- [WORK INSTRUCTION]: Please take the entries below from the first line through the line containing "121 | 4 | 3" and repeat them exactly, leaving out everything after.

- [RECORD EXCERPTS]:
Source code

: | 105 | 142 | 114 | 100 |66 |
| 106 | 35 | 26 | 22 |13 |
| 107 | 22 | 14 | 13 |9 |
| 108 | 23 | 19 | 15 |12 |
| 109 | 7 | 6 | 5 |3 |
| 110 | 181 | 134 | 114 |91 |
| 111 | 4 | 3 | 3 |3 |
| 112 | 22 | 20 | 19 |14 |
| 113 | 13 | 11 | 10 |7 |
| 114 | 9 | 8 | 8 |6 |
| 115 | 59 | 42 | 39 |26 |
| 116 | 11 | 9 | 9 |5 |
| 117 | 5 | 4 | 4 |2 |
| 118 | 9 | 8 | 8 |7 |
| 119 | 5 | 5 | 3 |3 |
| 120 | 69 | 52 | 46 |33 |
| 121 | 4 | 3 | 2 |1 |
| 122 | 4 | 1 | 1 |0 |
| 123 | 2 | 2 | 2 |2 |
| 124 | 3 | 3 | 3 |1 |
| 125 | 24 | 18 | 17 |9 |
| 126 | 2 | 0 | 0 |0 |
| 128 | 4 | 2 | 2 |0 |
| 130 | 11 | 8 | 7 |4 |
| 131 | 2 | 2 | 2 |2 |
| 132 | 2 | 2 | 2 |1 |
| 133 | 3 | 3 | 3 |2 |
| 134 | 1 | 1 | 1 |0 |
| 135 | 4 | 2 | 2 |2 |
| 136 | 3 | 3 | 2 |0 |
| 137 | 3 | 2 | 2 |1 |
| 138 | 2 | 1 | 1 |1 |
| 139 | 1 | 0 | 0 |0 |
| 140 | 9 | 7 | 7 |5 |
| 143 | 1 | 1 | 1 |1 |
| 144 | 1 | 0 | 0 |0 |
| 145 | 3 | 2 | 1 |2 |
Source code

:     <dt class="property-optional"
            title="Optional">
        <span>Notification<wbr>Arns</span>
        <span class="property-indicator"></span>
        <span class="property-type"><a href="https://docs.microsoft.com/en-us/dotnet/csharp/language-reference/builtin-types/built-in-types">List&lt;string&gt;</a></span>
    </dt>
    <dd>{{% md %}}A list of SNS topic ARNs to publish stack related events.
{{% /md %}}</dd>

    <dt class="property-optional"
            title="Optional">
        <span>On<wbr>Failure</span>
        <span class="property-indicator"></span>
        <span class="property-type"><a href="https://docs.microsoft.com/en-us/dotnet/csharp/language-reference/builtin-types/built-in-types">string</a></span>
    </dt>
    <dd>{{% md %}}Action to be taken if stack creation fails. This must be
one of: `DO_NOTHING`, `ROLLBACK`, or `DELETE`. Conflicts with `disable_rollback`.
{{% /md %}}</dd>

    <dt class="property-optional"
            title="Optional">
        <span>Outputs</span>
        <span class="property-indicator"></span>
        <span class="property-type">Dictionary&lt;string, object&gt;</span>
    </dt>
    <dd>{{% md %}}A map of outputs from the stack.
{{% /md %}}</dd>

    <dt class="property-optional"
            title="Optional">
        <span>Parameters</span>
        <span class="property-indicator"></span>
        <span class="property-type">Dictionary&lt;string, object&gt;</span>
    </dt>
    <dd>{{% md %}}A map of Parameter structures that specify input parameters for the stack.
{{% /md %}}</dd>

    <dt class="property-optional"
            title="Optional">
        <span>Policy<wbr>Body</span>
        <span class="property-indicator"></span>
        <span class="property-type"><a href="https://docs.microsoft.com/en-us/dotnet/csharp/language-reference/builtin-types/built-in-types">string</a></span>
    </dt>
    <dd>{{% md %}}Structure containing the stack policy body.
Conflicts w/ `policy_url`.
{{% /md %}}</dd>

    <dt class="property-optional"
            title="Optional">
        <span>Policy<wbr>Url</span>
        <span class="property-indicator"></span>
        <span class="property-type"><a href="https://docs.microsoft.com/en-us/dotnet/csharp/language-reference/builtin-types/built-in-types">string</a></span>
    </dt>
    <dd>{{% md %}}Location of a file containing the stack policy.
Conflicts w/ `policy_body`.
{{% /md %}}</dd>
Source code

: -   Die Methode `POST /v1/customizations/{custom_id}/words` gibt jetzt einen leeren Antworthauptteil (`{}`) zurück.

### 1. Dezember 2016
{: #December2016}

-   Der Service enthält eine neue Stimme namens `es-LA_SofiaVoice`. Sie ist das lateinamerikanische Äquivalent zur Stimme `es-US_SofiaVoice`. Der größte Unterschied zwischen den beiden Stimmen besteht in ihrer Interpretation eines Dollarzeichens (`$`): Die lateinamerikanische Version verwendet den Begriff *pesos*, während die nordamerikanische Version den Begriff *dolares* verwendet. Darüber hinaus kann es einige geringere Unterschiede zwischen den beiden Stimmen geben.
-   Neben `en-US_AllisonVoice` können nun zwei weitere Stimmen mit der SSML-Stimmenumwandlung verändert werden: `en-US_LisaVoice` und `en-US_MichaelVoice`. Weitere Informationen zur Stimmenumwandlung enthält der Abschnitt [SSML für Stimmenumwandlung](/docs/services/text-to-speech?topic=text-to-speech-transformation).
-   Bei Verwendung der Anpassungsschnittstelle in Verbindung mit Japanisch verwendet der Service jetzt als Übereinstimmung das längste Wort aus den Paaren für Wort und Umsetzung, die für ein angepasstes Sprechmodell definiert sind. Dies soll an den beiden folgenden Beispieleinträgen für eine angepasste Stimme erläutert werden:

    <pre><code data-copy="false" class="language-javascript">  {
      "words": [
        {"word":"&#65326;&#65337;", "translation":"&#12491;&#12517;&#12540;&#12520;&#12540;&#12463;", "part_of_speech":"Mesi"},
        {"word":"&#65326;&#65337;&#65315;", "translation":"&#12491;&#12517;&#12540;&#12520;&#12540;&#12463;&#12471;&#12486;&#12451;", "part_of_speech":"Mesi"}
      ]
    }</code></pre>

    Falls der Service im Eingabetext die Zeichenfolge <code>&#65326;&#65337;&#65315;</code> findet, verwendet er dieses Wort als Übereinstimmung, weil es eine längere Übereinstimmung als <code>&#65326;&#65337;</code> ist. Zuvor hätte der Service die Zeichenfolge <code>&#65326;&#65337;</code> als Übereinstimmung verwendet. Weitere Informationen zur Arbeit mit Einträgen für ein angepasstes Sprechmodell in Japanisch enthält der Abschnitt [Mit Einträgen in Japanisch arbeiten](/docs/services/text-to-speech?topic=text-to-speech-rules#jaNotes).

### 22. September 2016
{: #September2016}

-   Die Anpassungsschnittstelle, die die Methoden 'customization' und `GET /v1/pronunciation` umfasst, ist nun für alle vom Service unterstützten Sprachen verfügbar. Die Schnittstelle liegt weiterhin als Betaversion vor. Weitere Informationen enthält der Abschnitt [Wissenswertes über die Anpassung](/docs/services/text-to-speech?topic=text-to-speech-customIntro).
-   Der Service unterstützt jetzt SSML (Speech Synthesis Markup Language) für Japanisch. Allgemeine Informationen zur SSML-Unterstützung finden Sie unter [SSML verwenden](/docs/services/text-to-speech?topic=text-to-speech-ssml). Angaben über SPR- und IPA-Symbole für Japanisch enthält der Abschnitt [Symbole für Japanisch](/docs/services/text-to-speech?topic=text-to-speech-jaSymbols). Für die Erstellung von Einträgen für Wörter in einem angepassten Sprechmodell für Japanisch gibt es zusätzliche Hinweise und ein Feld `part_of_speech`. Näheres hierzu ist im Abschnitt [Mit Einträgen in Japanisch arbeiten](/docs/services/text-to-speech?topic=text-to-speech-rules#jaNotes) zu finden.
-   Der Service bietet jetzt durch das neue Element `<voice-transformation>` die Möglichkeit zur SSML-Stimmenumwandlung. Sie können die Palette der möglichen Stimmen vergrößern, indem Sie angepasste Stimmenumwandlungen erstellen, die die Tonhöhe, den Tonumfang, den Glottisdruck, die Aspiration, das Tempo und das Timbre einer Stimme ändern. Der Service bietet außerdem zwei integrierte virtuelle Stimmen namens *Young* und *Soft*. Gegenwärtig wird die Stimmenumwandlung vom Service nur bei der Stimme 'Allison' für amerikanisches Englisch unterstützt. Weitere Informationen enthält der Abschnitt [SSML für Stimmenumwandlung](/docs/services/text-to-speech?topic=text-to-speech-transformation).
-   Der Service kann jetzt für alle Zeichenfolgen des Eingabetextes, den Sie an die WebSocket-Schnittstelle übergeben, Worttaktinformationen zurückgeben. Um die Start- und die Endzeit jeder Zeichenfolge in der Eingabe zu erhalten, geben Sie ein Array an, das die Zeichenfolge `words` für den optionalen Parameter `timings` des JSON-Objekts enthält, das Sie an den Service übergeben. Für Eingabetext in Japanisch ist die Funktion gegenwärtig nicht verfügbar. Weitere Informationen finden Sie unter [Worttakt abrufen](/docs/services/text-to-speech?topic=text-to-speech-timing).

- [WORKED SOLUTION]:
Source code

: | 105 | 142 | 114 | 100 |66 |
| 106 | 35 | 26 | 22 |13 |
| 107 | 22 | 14 | 13 |9 |
| 108 | 23 | 19 | 15 |12 |
| 109 | 7 | 6 | 5 |3 |
| 110 | 181 | 134 | 114 |91 |
| 111 | 4 | 3 | 3 |3 |
| 112 | 22 | 20 | 19 |14 |
| 113 | 13 | 11 | 10 |7 |
| 114 | 9 | 8 | 8 |6 |
| 115 | 59 | 42 | 39 |26 |
| 116 | 11 | 9 | 9 |5 |
| 117 | 5 | 4 | 4 |2 |
| 118 | 9 | 8 | 8 |7 |
| 119 | 5 | 5 | 3 |3 |
| 120 | 69 | 52 | 46 |33 |
| 121 | 4 | 3 | 2 |1 |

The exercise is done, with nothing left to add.